━━━━━ Text provided ━━━━━
Bits relating to Alpine security initiatives in June

As usual, I have been hard at work on various security initiatives in Alpine the past month.  Here is what I have been up to:

Alpine 3.14 release and remediation efforts in general

Alpine 3.14.0 was released on June 15, with the lowest unpatched vulnerability count of any release in the past several years.  While previous Alpine release cycles did well on patching the critical vulnerabilities, the less important ones frequently slipped through the cracks, due to the project being unable to focus on vulnerability remediation until now.

We have also largely cleaned up Alpine 3.13 (there are a few minor vulnerabilities that have not been remediated there yet, as they require ABI changes or careful backporting), and Alpine 3.12 and 3.11 are starting to catch up in terms of unpatched vulnerabilities.

While a release branch will realistically never have zero unpatched vulnerabilities, we are much closer than ever before to having the supported repositories in as optimal of a state as we can have them.  Depending on how things play out, this may result in extended security support for the community repository for 3.14, since the introduction of tools and processes has reduced the maintenance burden for security updates.

Finally, with the release of Alpine 3.14, the security support period for Alpine 3.10 draws to a close, so you should upgrade to at least Alpine 3.11 to continue receiving security updates.

secfixes-tracker and the security database

This month saw a minor update to secfixes-tracker, the application which powers security.alpinelinux.org.  This update primarily focused around supporting the new security rejections database, which allows for maintainers to reject CVEs from their package with an annotated rationale.

In my previous update, I talked about a proposal which will allow security trackers to exchange data, using Linked Data Notifications.  This will be deployed on security.alpinelinux.org as part of the secfixes-tracker 0.4 release, as we have come to an agreement with the Go and OSV teams about how to handle JSON-LD extensions in the format.

My goal with the Linked Data Notifications effort is to decentralize the current CVE ecosystem, and a bit longer writeup explaining how we will achieve that is roughly half-way done sitting around in my drafts folder.  Stay tuned!

Finally, the license for the security database has been officially defined as CC-BY-SA, meaning that security vendors can now use our security database in their scanners without having a legal compliance headache.

Reproducible Builds

We have begun work on supporting reproducibility in Alpine.  While there is still a lot of work to be done in abuild to support buildinfo files, kpcyrd started to work on making the install media reproducible, beginning with the Raspberry Pi images we ship.

However, he ran into an issue with BusyBox’s cpio not supporting reproducibility, so I added the necessary flags to allow for cpio archives to be reproducible, sent the patches to upstream BusyBox and pushed an updated BusyBox with the patches to Alpine edge.
━━━━━ Dataset extract ━━━━━
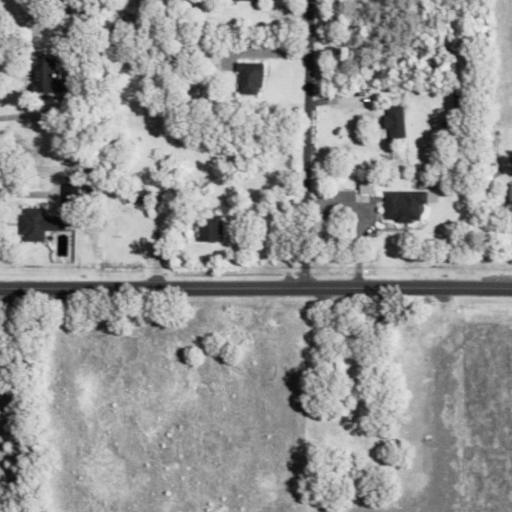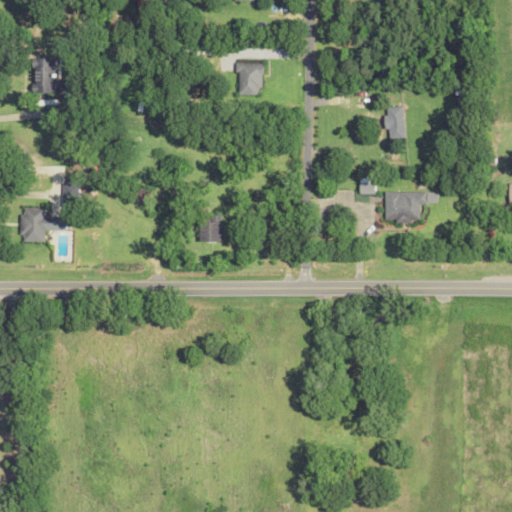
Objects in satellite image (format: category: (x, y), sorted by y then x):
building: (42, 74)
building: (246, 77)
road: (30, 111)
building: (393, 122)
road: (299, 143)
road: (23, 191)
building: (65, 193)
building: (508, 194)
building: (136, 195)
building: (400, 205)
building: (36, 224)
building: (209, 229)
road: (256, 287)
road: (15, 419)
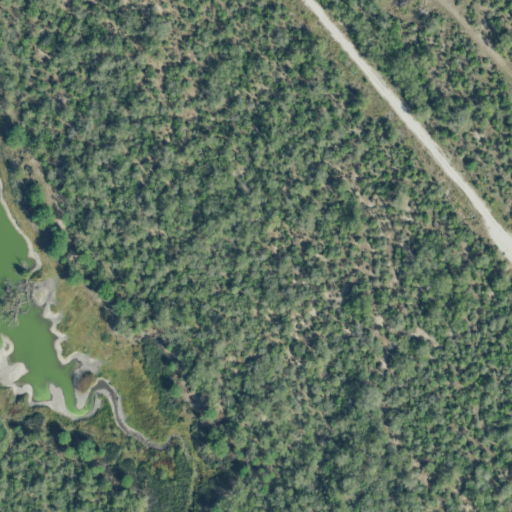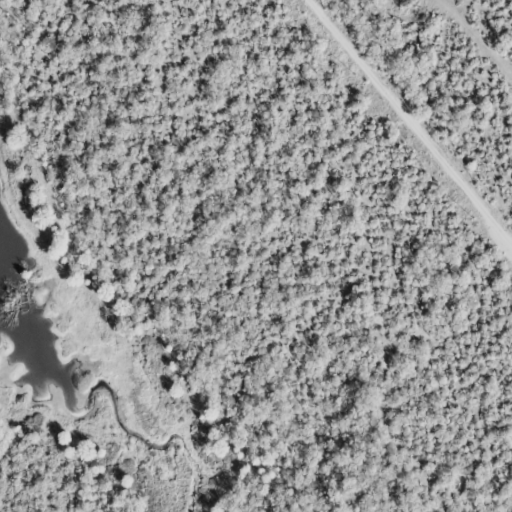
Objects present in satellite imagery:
━━━━━
━━━━━ Dataset extract ━━━━━
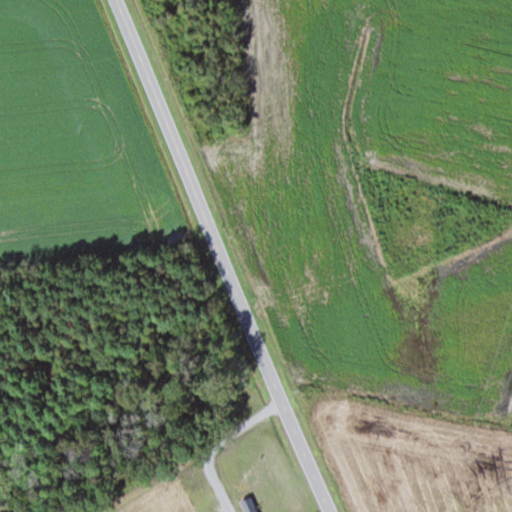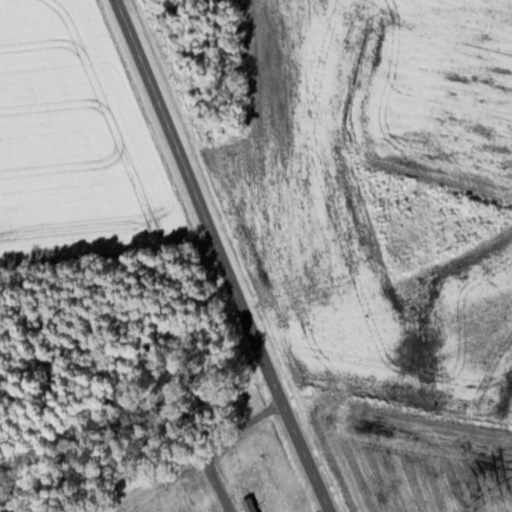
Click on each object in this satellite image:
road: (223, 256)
━━━━━
* [Work request]: Could you carry on the post about Alpine security work in June, starting right after its final sentence?

* [Task response]:
There are still a few fixes that need to be made to apk, but with some workarounds, we were able to demonstrate reproducible install images for the Raspberry Pi.

The next few steps here will involve validating the reproducible initramfs work correctly, for example I don’t think we need --ignore-devno, just --renumber-inodes for it, and I also think that with --ignore-devno it won’t actually boot, but validation will allow us to verify everything is OK with the image.

Beyond that, we need reproducible packages, and for that, we need buildinfo files.  That’s next on my list of things to tackle.

The linux-distros list

In the last update, we were discussing whether to join the linux-distros list.  Since then, we concluded that joining the list does not net us anything useful: our post-embargo patching timeframe is the same as distros which participate on the list, and the requirements for sharing vulnerability data with other team members and maintainers were too onerous.  Alpine values transparency, we found that compromising transparency to have embargoed security data was not a useful tradeoff for us.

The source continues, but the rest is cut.